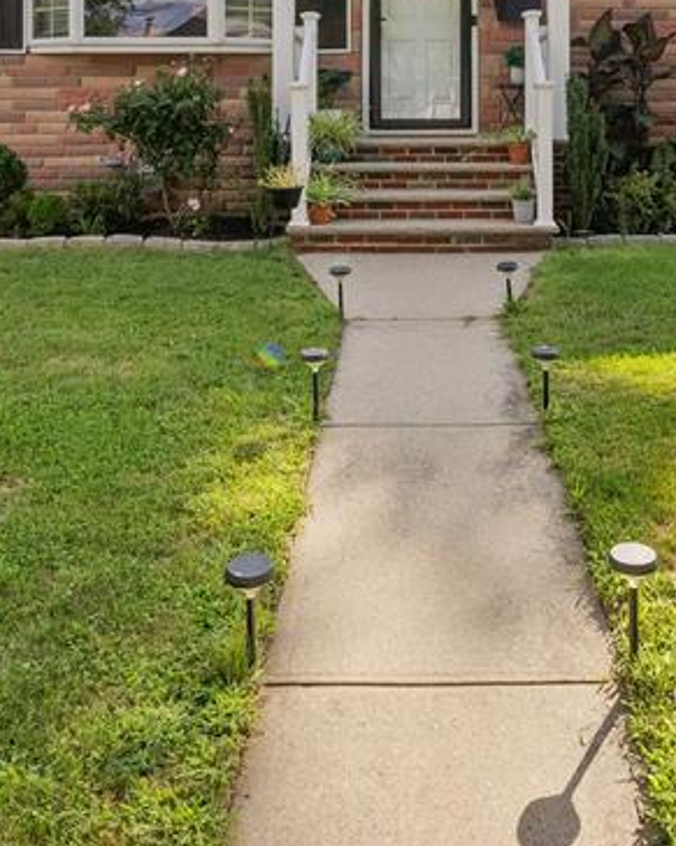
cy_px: 164
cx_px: 416
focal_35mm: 37
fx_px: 926
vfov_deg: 46.4
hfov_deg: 39.9
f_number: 8
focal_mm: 14
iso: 500
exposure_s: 1/640
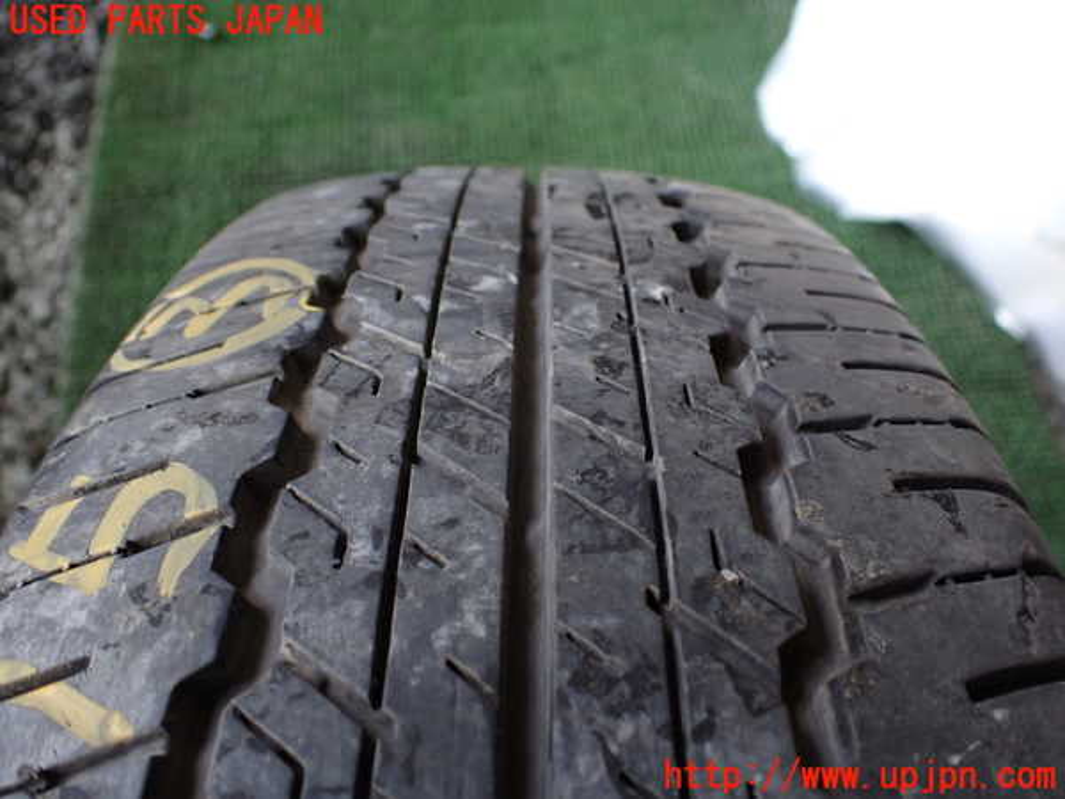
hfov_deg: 60.0
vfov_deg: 46.8
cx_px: 532
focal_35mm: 30
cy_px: 400
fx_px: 923
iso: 250
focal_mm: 5.4
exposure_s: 1/125
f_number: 2.3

* * * *

WORK ITEM
Only the text of the records belongs in the answer; reproduce it verbatim, with no pictures.

EXERCISE OUTPUT
cy_px: 164
cx_px: 416
focal_35mm: 37
fx_px: 926
vfov_deg: 46.4
hfov_deg: 39.9
f_number: 8
focal_mm: 14
iso: 500
exposure_s: 1/640
hfov_deg: 60.0
vfov_deg: 46.8
cx_px: 532
focal_35mm: 30
cy_px: 400
fx_px: 923
iso: 250
focal_mm: 5.4
exposure_s: 1/125
f_number: 2.3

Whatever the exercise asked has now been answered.